Потом мы с Владимиром шагали через площадь, а худая чёрная тень выслеживала нас, и назойливо целилась из пистолета, и забавляла нас своими ужимками. Тень бежала вокруг на полусогнутых ногах, выстрелы напоминали о новогодних хлопушках. Тень обогнала нас. Владимир чуть не стукнулся лбом в дуло пистолета. Хлоп!
Он лежит на краю лужи в хлопьях грязного снега. Его невидящие глаза становятся прозрачными, как раух-топазы, а в середине лба зияет ещё один зрачок. Зрачок нацелен вслед пропавшей тени. Я стою рядом на коленях. Держу Владимира за ещё тёплые руки, а он тает. Как кусочек сахара.
Я лечу над ступенями:
— Владлена, помоги мне, он исчезнет…
Владлена прыгает и хлопает в ладоши:
— Как хорошо! Есть справедливость! Есть справедливость!
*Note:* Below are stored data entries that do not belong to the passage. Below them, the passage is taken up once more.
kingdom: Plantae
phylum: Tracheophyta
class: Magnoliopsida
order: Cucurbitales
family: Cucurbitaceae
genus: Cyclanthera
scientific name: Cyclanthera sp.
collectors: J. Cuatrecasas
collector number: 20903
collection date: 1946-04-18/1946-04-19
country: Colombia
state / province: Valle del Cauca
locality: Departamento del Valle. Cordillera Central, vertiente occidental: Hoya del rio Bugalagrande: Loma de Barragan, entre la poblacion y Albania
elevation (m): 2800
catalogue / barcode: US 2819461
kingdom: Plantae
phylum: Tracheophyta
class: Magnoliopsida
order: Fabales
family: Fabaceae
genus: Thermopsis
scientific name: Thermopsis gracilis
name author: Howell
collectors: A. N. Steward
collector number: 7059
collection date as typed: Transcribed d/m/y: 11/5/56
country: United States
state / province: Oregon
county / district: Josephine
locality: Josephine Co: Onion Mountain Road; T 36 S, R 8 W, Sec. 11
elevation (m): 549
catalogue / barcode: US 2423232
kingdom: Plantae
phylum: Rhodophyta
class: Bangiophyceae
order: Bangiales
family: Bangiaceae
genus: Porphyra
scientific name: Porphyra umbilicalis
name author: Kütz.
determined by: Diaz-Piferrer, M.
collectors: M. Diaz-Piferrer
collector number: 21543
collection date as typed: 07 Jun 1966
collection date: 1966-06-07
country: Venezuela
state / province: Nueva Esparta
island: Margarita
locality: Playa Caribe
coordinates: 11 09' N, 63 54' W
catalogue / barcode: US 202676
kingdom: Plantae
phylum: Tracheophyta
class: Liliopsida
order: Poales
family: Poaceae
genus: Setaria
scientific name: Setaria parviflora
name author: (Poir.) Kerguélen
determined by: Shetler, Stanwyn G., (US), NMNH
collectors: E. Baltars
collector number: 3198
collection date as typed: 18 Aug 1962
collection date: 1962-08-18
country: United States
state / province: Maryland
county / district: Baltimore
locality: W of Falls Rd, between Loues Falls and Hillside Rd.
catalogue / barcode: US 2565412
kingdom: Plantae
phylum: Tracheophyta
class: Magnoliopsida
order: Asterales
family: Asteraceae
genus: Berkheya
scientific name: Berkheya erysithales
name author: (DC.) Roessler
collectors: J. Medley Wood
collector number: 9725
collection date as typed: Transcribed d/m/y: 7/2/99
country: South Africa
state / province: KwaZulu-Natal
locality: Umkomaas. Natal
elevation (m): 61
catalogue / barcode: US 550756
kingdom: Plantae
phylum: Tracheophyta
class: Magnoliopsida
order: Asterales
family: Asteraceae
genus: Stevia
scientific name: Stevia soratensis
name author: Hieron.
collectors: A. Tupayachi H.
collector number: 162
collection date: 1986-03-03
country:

Снова я бегу через площадь, бегу мимо белого пальто, сползающего пеной в мутную лужу. Я бегу в музей. Кто-нибудь, помогите мне: я лежу в хлопьях грязного снега посреди площади и не вижу неба. Спаситель выходит из музея. Я в отчаянии кричу ему, что это я, что нужна помощь. Он суетливо оглядывается и поспешно сворачивает за угол. Я, не понимая зачем, бросаюсь в погоню за ним. Мы бежим, путаясь в закоулках, разбивая тонкий лёд на лужах, вздымая холодные брызги, оскальзываясь, трудно дыша. Я кричу. Чайки кричат над домами, бьют стёкла, рвут провода, падают замертво. Спаситель бежит, нелепо подбрасывая вверх коленки, и постоянно оглядывается на меня. Вдруг он пропадает в тумане, и тогда я стараюсь бежать быстрее, ориентируясь на топот его ботинок. Я не упускаю его, но догнать всё равно не могу.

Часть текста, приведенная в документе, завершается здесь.